The real treat comes when I want to use those same searches and package lists elsewhere: I don't have to handle different cases, don't have to reference any directories, don't have to pass a :locals hash, and as a bonus, I get a cells "controller" class that can do some work with both the model AND the session, with an explicit render. Multiple render constraints are gone, finally. This isn't a treat, it's a freakin' desert buffet!

In addition, I get to delete many partials so my view/model directories are cleaner, with fewer files, and it's still easy to find the cells when you need to: just look into the view that's referencing the cell and there it is, the hierarchy laid out for all to see, easy to find in the app/cells directory.

Just to test all this theory out, I plunked a cell into another controller's form, changed the object.attribute reference (from @packages.potential_children to @contract.potential_packages), and the cells showed up, working. Not only that but I added the same cell a second time and changed the attribute (from potential_packages to potential_inventory_items) and it worked! Man, that's what I call DRY.

Hierarchical

Cells introduces a new directory, apps/cells, but IMO the layout is intelligent and well organized. It didn't take long to learn the DSL and organization (I was afraid it was going to be a long road to learn Yet Another Framework). This blog post by Mike Pence helped out a lot. Mike also gave a talk (aptly called Components Are Not a Dirty Word) along with Cell's author, Nick Sutterer, at RubyConf 2008.
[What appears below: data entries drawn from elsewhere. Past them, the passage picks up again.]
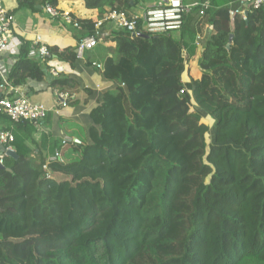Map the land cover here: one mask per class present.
<instances>
[{
    "label": "trees",
    "instance_id": "1",
    "mask_svg": "<svg viewBox=\"0 0 264 264\" xmlns=\"http://www.w3.org/2000/svg\"><path fill=\"white\" fill-rule=\"evenodd\" d=\"M140 1L85 0L101 15L128 17ZM239 3L210 0L199 13L210 28L201 41L187 23L200 7L184 15L179 36L147 33L140 20L136 29L107 22L116 47L96 68L107 83L82 87L95 101L87 141L72 142L69 159L50 160L63 139L38 137L34 123L0 113L16 151L0 168V264H264V9L232 17ZM97 20L70 24L77 39ZM200 42L196 79L186 53ZM49 51L31 55L23 40L9 82L80 87L73 75L50 74L53 57L76 68V49ZM46 163L53 178H41Z\"/></svg>",
    "mask_w": 264,
    "mask_h": 264
},
{
    "label": "crops",
    "instance_id": "2",
    "mask_svg": "<svg viewBox=\"0 0 264 264\" xmlns=\"http://www.w3.org/2000/svg\"><path fill=\"white\" fill-rule=\"evenodd\" d=\"M6 9L13 16L12 26V38L9 42L7 50L0 53V83L2 73H5L11 68L14 62L17 60L23 40L29 41L36 48L37 37H41L42 44L49 47H58L60 50L66 48L77 47V30L70 24L66 23L62 16L53 17L44 7H39V10L32 11L29 8H19L18 0H3ZM205 0H184L186 4H193ZM161 0H141L140 4L133 7L131 14L142 15L147 8L156 7L160 4ZM209 3L210 0H207ZM57 10L61 13H68L77 19H100L104 15H101L96 8H88L85 0H60L57 6ZM196 12V13H195ZM192 14V15H191ZM191 18L187 23L196 29L201 39L210 30L209 25L206 22L200 21V15L198 11L191 13ZM246 18V16L244 17ZM202 21V20H201ZM189 25V26H191ZM111 23H107L103 29V40L92 50L86 51L83 58L77 62V67L72 68L65 62L59 61L57 57H53L50 61L51 66L63 69L68 75H73L81 81V86H77L72 90L74 98L70 105L67 107L59 108L56 111L57 102L55 92L49 87L50 78H46L43 82H29L25 86L18 87L27 91L28 96L33 102L44 104L50 109L47 118L37 125L38 134H46L53 142L52 137L62 140V149L56 150L55 155L58 159H69L75 156L76 152L72 149V142L81 143L86 142V114L91 106L94 105V101L91 96H87L82 87H93L97 91H101L104 85L107 83L102 76L96 72L98 68L94 63H102V58L106 55H114L116 43L111 40ZM180 32L177 33V36ZM199 36V37H200ZM204 47L201 42L194 48L193 51H188V60L186 65L190 71V75L193 78H199L201 76V70L199 62L202 58ZM35 53L37 51L35 50ZM37 55V54H36ZM86 61L91 64L86 65ZM3 91L0 87V96ZM194 109V107L192 108ZM209 120V119H208ZM11 121L0 117V131L10 130L12 131ZM10 128V129H8ZM18 134L25 136V129L18 131ZM26 137V136H25ZM51 145V144H50ZM48 145V147L50 146ZM38 149L35 150L37 152ZM50 156V158L54 157ZM56 179H62L65 176L61 173H54Z\"/></svg>",
    "mask_w": 264,
    "mask_h": 264
},
{
    "label": "built area",
    "instance_id": "3",
    "mask_svg": "<svg viewBox=\"0 0 264 264\" xmlns=\"http://www.w3.org/2000/svg\"><path fill=\"white\" fill-rule=\"evenodd\" d=\"M209 6L208 2H196L193 4H186L184 0H161L156 7H150L145 10L142 15L132 14L128 17L123 12L111 11L106 13L102 18L95 23L94 33L86 35L78 40L76 52L79 58H83L86 51L93 49L103 40V29L107 22H115L120 27H129L136 29L139 20L141 21V28L150 34H158L168 31H180L184 23V15L190 13L195 7H200L199 13L203 15L204 9ZM45 9L53 16H62L64 21L73 26H78V19L68 13H61L56 7L47 4ZM264 9V0H240L237 8L230 10V15L235 17L240 15L245 17V13L251 10ZM13 16L9 13L4 5V1L0 0V53L7 50L9 42L12 38ZM33 46L31 55L38 54L41 58L50 55L49 46L42 44L41 37H37L36 45ZM35 50L37 53H35ZM98 68L102 65L94 63ZM9 68L5 73H2L0 87L3 91L0 96V113L6 114L15 122L23 120L30 121L35 125L44 121L50 109L42 103L33 102L28 93L24 89H19L13 86L8 80ZM50 74L52 77H58L60 74L68 75L63 69L51 66ZM55 96L57 102L56 111L59 108L67 107L69 100L74 98L72 91H62L55 89ZM15 135L10 130L0 131V164H4L5 155L12 148L11 143L14 141ZM58 158L54 156L50 160ZM47 178H53V172L50 170L48 164L43 166Z\"/></svg>",
    "mask_w": 264,
    "mask_h": 264
},
{
    "label": "water",
    "instance_id": "4",
    "mask_svg": "<svg viewBox=\"0 0 264 264\" xmlns=\"http://www.w3.org/2000/svg\"><path fill=\"white\" fill-rule=\"evenodd\" d=\"M163 1L167 2V0H163ZM248 13H249L248 11L245 13L246 17L248 16ZM139 35L146 36V37L149 36V35H147V34H142V33H139ZM232 38H233V35L231 36V39H232ZM228 48H230V44L228 45ZM8 155L16 156V151H15L14 149H10V150L8 151ZM0 168H6V167H5L4 164H0ZM41 178H46V174H45V173L42 174V175H41Z\"/></svg>",
    "mask_w": 264,
    "mask_h": 264
},
{
    "label": "rangeland",
    "instance_id": "5",
    "mask_svg": "<svg viewBox=\"0 0 264 264\" xmlns=\"http://www.w3.org/2000/svg\"><path fill=\"white\" fill-rule=\"evenodd\" d=\"M210 119V118H209ZM211 123H212V119H210ZM59 179V178H58Z\"/></svg>",
    "mask_w": 264,
    "mask_h": 264
},
{
    "label": "clouds",
    "instance_id": "6",
    "mask_svg": "<svg viewBox=\"0 0 264 264\" xmlns=\"http://www.w3.org/2000/svg\"><path fill=\"white\" fill-rule=\"evenodd\" d=\"M11 149H13V148H11Z\"/></svg>",
    "mask_w": 264,
    "mask_h": 264
}]
</instances>
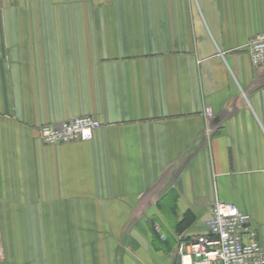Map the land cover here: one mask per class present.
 Returning <instances> with one entry per match:
<instances>
[{
  "label": "crops",
  "instance_id": "1",
  "mask_svg": "<svg viewBox=\"0 0 264 264\" xmlns=\"http://www.w3.org/2000/svg\"><path fill=\"white\" fill-rule=\"evenodd\" d=\"M262 32L264 0H0V264H180L217 202L264 244Z\"/></svg>",
  "mask_w": 264,
  "mask_h": 264
},
{
  "label": "built area",
  "instance_id": "2",
  "mask_svg": "<svg viewBox=\"0 0 264 264\" xmlns=\"http://www.w3.org/2000/svg\"><path fill=\"white\" fill-rule=\"evenodd\" d=\"M253 66L264 65V32L247 45ZM204 114L210 120L211 108ZM101 123L91 116L68 118L59 124H41L37 137L45 145L90 141ZM210 128L206 129L208 133ZM251 218L233 203H215L205 221V232L189 241H180L177 256L180 264H264V244L250 226ZM155 231L160 233L158 227ZM161 238L165 236L161 235Z\"/></svg>",
  "mask_w": 264,
  "mask_h": 264
},
{
  "label": "water",
  "instance_id": "3",
  "mask_svg": "<svg viewBox=\"0 0 264 264\" xmlns=\"http://www.w3.org/2000/svg\"><path fill=\"white\" fill-rule=\"evenodd\" d=\"M221 115H222V114H221ZM221 115H219L218 117H216V118L214 119V122H216V121L219 119V117H220Z\"/></svg>",
  "mask_w": 264,
  "mask_h": 264
}]
</instances>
Plus, it's Rails 2.3 compatible.

Thanks, Nick, for a beautiful plugin -- you've made me believe that V can be complete. I can't wait to put cells on apotomo for some dynamic interaction.

UPDATE: Russell has convinced me to not use cells. render :partials can be wrapped to reduce their noise, accept variables and be shared. I looked at the apotomo code and it's an exciting concept but looks very complex. I'm going to take a "wait and see" attitude for now, to see how Russell implements the JavaScript for the app.

UPDATE: I still like cells, but will wait until the app calls for one. So far, Russell's partial wrapper is okay but the view directories are getting kinda messy. But, it does put everything in one directory and we aren't using a lot of shared partials yet. Here's a link to a post that talks about presenters and cells.

UPDATE: Nick Sutterer and I will be giving a presentation on cells/apotomo components at the 2010 Lone Star Ruby Conference! I'm really looking forward to working with Nick on this presentation and implementing cells in the app.